Related: Determining If a Biz Opp is a Scam
What should I do if I invested in a Ponzi program?
When you find that you have money in a Ponzi scheme, there are steps you can take to get your investment back.
As mentioned earlier, the sooner you find out, usually the better.
You should contact an experienced securities attorney. Keep in mind that you are likely dealing with a highly sophisticated operator who is used to fending off unhappy investors and having lots of tricks to keep them away from their funds.
Another option may be to contact a state or federal regulator or law enforcement agency who can investigate the system and the fraudster and take appropriate action if the evidence warrants it.
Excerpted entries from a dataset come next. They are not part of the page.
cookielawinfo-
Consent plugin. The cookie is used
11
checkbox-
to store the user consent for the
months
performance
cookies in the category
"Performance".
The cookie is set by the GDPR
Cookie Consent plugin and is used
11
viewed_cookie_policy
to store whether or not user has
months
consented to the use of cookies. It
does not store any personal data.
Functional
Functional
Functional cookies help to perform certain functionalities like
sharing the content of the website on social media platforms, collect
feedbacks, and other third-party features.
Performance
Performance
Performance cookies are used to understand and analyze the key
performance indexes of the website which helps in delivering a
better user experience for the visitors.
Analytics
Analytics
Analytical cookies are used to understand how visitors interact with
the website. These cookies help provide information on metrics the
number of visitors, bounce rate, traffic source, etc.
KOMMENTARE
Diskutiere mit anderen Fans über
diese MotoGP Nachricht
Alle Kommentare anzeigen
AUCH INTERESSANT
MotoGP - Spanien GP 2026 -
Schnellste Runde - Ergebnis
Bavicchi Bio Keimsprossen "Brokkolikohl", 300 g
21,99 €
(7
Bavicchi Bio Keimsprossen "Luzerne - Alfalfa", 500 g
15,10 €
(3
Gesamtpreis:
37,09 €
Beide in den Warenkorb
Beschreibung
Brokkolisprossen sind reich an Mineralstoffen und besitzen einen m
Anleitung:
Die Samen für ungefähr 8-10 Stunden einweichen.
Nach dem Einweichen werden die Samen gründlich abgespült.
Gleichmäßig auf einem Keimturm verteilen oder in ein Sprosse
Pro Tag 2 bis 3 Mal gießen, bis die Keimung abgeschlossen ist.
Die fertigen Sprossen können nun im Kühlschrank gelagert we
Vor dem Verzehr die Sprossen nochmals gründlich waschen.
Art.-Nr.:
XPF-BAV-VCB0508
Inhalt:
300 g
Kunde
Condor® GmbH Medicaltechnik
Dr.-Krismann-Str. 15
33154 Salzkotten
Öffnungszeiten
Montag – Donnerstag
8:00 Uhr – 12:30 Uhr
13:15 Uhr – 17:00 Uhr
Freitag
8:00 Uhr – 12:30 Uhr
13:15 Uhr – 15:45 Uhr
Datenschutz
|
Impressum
Think twice before trying to resolve the problem yourself. Self-help could cause more problems than it solve. For example, any money the scammer could offer you could be money that has just been invested by another victim who does not know that their investment will be used to pay off another investor.
If you suspect misconduct, this may be a time to get your records in order and carefully document – or record, if permitted by law – your conversations with the scammer or his accomplices.